▸ **TRY IT**
Rewrite the data below, substituting "Chronométrie" for every occurrence of "Chronographie" and leaving everything else as it is.

┏━━

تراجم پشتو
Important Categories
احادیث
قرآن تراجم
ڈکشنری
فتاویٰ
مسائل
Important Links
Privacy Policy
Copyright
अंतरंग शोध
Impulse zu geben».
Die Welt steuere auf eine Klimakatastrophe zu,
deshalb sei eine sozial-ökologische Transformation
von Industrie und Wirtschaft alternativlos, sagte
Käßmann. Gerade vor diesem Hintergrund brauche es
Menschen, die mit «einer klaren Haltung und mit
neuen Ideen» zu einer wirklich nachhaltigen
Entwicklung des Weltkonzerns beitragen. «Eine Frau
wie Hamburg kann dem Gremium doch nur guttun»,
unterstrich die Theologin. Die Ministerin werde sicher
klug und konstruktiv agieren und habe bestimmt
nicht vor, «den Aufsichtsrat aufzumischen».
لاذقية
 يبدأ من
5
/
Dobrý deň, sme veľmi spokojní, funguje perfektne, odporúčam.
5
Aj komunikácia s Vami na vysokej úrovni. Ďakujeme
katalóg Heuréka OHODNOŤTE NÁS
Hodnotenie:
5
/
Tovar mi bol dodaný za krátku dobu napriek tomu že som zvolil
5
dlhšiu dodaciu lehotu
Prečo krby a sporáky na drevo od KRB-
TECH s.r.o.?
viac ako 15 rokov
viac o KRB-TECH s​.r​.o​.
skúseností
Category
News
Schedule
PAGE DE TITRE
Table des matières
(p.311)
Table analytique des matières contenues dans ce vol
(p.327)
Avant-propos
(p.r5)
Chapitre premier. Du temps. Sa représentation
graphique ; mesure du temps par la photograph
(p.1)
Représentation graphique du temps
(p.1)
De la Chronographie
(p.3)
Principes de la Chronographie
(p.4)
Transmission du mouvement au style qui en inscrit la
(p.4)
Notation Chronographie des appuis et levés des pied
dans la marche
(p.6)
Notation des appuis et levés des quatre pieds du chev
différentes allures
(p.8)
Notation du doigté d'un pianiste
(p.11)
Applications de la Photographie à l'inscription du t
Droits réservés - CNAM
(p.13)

┗━━

▸ **EXERCISE RESPONSE**
تراجم پشتو
Important Categories
احادیث
قرآن تراجم
ڈکشنری
فتاویٰ
مسائل
Important Links
Privacy Policy
Copyright
अंतरंग शोध
Impulse zu geben».
Die Welt steuere auf eine Klimakatastrophe zu,
deshalb sei eine sozial-ökologische Transformation
von Industrie und Wirtschaft alternativlos, sagte
Käßmann. Gerade vor diesem Hintergrund brauche es
Menschen, die mit «einer klaren Haltung und mit
neuen Ideen» zu einer wirklich nachhaltigen
Entwicklung des Weltkonzerns beitragen. «Eine Frau
wie Hamburg kann dem Gremium doch nur guttun»,
unterstrich die Theologin. Die Ministerin werde sicher
klug und konstruktiv agieren und habe bestimmt
nicht vor, «den Aufsichtsrat aufzumischen».
لاذقية
 يبدأ من
5
/
Dobrý deň, sme veľmi spokojní, funguje perfektne, odporúčam.
5
Aj komunikácia s Vami na vysokej úrovni. Ďakujeme
katalóg Heuréka OHODNOŤTE NÁS
Hodnotenie:
5
/
Tovar mi bol dodaný za krátku dobu napriek tomu že som zvolil
5
dlhšiu dodaciu lehotu
Prečo krby a sporáky na drevo od KRB-
TECH s.r.o.?
viac ako 15 rokov
viac o KRB-TECH s​.r​.o​.
skúseností
Category
News
Schedule
PAGE DE TITRE
Table des matières
(p.311)
Table analytique des matières contenues dans ce vol
(p.327)
Avant-propos
(p.r5)
Chapitre premier. Du temps. Sa représentation
graphique ; mesure du temps par la photograph
(p.1)
Représentation graphique du temps
(p.1)
De la Chronométrie
(p.3)
Principes de la Chronométrie
(p.4)
Transmission du mouvement au style qui en inscrit la
(p.4)
Notation Chronométrie des appuis et levés des pied
dans la marche
(p.6)
Notation des appuis et levés des quatre pieds du chev
différentes allures
(p.8)
Notation du doigté d'un pianiste
(p.11)
Applications de la Photographie à l'inscription du t
Droits réservés - CNAM
(p.13)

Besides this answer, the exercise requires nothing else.